Yazılı Soru 1:
Gökhan Gönül'ü anlatan maç yazısına göre aşağıdaki soruları yanıtlayın.
(a) Yazara göre dün gece Saracoğlu'ndaki özel adam kimdi?
(b) Fenerbahçe'nin ilk atağında penaltıyı hiç yoktan yaratan Eskişehirli oyuncunun adı ne olarak geçiyor?
(c) Yazar, kendine yakışan tarzda golü hangi oyuncunun attığını söylüyor?
Yazılı Soru 2:
Gökhan Gönül'ü anlatan maç yazısını, son cümlesinden sonra aynı üslupla birkaç cümleyle sürdürün.

##### Okuma Metni #####

Sihir, önsezi, çılgınlık Gökhan Gönül'deydi
Dün gece Saracoğlu'nda özel bir adam vardı. Gökhan Gönül...
Bireysel beceri tartısında da, takım oyununda da öne çıkan oydu.
Sahanın her yanı, onun koşu yoluydu.
Rakibi yıpratan muhteşem bindirmeler yaptı. Ritmi, Fenerbahçe'nin kalp ritmiydi.
Maçın sıkıntıya düştüğü dakikalarda, Semih'in ikinci golünde, sıkıntı sisini dağıtan adam da oydu.
İlginç bir başlangıç izledik. Fenerbahçe'nin daha ilk atağında Eskişehirli Pele'nin hiç yoktan yarattığı penaltıya bakınca, "Bu takım, ecelle anlaşmayı maçın başında yaptı" dedim.
Ama Eskişehir'in bindirmelerine bakınca, "Fenerbahçe galiba tek gollü düşlere kapıldı" dedim... Eskişehir forvetinin, Fenerbahçe savunmasını panikletip hata yapmasını sağlayan çabukluğu dikkatimi çekti.
Ve beraberlik golü.
GoldeVolkan'ın duble çabasına karşılık Fenerbahçe savunmasına baktım da, kapı önü sohbetindeydiler sanki.
Bu dakikalarda Emre asabiyet hummasına tutulmuştu yine. Onun yokluğunun Fenerbahçe için ne kadar hayati önem taşıdığının, hâlâ farkında değil. Fenerbahçe'nin istediğinde çok olma gerçeği de, golden sonra sahneye çıktı.
Çünkü bu takımın sırrı gücünü dışa vurmakta, kendine çekilmekte değil.
Ve Semih'ten kendine yakışan tarzda bir gol. Semih'in kendini unutturken hatırlatması ilk değil ki.
İlk yarıda Fenerbahçe'nin parmakla gösterilen tek adamı Gökhan Gönül...

##### Verilen Bilgiler #####

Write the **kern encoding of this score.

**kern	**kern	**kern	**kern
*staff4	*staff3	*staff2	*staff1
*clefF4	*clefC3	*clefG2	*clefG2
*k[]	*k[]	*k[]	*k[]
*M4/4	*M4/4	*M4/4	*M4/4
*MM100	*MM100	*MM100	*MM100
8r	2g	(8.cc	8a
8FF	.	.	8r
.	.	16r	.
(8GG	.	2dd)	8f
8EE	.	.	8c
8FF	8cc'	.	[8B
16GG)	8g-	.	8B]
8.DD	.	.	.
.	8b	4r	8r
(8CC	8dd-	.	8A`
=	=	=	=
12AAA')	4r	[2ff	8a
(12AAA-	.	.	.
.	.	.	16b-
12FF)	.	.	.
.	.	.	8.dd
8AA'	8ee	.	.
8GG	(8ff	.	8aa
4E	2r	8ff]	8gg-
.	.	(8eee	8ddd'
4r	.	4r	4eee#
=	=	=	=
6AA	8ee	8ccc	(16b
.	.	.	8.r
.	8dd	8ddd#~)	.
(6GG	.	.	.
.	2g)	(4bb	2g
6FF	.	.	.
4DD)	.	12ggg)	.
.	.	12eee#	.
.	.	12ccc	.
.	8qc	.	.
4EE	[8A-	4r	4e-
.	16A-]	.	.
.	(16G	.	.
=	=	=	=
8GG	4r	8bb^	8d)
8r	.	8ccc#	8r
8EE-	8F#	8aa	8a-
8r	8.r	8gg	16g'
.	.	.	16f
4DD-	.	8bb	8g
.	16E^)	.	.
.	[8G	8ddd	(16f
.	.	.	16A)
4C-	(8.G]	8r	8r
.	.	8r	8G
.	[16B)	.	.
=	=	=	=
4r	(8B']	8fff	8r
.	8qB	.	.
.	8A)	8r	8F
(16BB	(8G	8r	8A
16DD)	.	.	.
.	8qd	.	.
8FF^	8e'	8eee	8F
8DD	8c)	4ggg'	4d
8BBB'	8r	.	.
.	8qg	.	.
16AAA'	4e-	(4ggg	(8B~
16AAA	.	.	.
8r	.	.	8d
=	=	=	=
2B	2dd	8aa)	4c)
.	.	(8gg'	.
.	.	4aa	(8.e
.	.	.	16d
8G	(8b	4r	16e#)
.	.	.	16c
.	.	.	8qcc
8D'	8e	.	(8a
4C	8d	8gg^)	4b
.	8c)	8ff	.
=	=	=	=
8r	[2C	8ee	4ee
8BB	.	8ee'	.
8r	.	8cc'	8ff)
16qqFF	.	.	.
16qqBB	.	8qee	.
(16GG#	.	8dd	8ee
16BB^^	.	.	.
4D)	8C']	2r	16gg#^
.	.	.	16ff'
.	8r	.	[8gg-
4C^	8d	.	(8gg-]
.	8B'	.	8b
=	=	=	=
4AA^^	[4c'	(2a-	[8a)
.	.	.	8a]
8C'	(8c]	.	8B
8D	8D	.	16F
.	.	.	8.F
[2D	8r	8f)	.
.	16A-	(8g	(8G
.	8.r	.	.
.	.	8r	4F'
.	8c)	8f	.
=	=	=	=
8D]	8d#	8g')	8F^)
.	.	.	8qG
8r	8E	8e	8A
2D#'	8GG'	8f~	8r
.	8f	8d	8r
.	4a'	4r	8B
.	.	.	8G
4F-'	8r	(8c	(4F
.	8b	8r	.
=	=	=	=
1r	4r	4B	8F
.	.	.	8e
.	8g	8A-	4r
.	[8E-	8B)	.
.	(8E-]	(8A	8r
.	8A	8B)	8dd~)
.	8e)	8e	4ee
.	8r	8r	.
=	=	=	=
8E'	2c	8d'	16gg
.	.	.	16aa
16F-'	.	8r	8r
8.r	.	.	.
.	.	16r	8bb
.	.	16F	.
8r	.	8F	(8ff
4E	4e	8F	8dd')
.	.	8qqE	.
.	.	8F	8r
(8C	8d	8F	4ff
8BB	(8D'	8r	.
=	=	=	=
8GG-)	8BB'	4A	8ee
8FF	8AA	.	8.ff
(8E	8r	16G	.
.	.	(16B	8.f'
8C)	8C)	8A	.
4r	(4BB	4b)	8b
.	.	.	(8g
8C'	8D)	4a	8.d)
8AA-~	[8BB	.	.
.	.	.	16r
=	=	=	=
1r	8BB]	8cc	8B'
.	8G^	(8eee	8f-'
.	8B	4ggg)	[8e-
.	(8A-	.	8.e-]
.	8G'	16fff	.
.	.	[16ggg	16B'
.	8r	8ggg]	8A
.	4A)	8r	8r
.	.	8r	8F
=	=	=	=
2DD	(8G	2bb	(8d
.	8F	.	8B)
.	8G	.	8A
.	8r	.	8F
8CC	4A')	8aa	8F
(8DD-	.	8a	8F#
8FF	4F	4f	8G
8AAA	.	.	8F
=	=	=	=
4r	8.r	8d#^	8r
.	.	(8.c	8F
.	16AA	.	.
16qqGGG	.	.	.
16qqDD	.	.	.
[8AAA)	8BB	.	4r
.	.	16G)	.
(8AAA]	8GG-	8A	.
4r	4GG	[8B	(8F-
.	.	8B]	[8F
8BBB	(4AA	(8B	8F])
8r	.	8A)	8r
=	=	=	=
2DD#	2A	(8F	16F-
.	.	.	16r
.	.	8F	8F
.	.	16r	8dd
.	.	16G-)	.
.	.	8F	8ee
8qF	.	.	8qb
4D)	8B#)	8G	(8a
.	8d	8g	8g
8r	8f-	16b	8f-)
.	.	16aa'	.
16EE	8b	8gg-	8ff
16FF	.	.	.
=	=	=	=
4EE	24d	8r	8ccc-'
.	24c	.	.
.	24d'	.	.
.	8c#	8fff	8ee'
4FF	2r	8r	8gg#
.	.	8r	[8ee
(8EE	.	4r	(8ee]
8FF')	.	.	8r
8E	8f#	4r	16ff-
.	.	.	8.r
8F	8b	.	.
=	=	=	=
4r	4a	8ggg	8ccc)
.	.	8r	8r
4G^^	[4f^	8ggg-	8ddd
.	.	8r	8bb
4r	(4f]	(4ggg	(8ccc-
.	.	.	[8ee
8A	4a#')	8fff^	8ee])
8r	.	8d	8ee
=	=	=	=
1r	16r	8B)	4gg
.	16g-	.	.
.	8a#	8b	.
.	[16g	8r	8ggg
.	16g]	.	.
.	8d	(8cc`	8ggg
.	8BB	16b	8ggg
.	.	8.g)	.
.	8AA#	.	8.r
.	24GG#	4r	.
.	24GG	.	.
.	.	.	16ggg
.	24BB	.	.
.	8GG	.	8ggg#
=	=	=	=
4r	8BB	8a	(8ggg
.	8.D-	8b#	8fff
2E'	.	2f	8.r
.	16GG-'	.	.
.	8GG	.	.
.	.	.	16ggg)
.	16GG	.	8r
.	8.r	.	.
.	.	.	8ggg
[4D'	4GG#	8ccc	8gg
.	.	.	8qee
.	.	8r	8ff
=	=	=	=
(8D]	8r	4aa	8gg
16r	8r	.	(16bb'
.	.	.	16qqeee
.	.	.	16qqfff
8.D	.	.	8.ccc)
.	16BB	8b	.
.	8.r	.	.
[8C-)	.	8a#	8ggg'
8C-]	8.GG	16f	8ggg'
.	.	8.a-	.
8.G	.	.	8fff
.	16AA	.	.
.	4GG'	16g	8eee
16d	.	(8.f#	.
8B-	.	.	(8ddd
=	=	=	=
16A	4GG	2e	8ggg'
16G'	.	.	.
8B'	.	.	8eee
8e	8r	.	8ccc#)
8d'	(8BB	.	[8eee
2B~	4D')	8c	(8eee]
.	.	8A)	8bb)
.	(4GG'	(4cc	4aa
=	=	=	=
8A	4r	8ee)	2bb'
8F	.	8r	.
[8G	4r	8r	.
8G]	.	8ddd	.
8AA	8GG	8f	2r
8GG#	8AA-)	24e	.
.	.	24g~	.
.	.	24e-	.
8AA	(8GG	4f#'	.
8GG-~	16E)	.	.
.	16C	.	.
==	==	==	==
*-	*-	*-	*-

#####

Görev Yanıtı 1:
(a) Özel adam Gökhan Gönül'dü.
(b) Oyuncunun adı Pele olarak geçiyor.
(c) Golü Semih attı.

Görev Yanıtı 2:
Takımda yokluğu süpüren adam da oydu.
O muhteşem golü atan da...
İlk yarıda Stoch ve Caner ikilisinden de kanat bindirmeleri izledik ama onlar aperatif kaldılar.
Lugano ve Sezer'in bitirimlik seansını soyunma odası koridorlarında taşıması, Fenerbahçe'nin Emre'den sonra ikinci kilit adamının da imhası oldu. Eskişehir bindirmelerinin sırrı bu yokluklarda ve Caner'in çaresizliğinde gizliydi. Bilica'nın varlığının, bu takım için ne kadar tehlikeli olduğunun kanıtını da Eskişehir'in ikinci golünde gördük.
Hâlâ Bilica ve Kazım'dan medet uman Aykut Kocaman'ın kendisine sorması gereken sorular yok mu? Emre'nin asabiyetiyle kendisini imha etmesi, Lugano'nun bitirimliğiyle takımını saygısızca terk etmesinin cevaplarıyla birlikte...
Maçın son çeyreğinde Fenerbahçe, özgüvenli birtakım görüntüsü verdiyse.
Bunda Alex'in liderliğe soyunması, Mehmet Topuz'un gücünü ve direncini yansıtması kadar, Semih ve Gökhan ortaklığının izleri vardı.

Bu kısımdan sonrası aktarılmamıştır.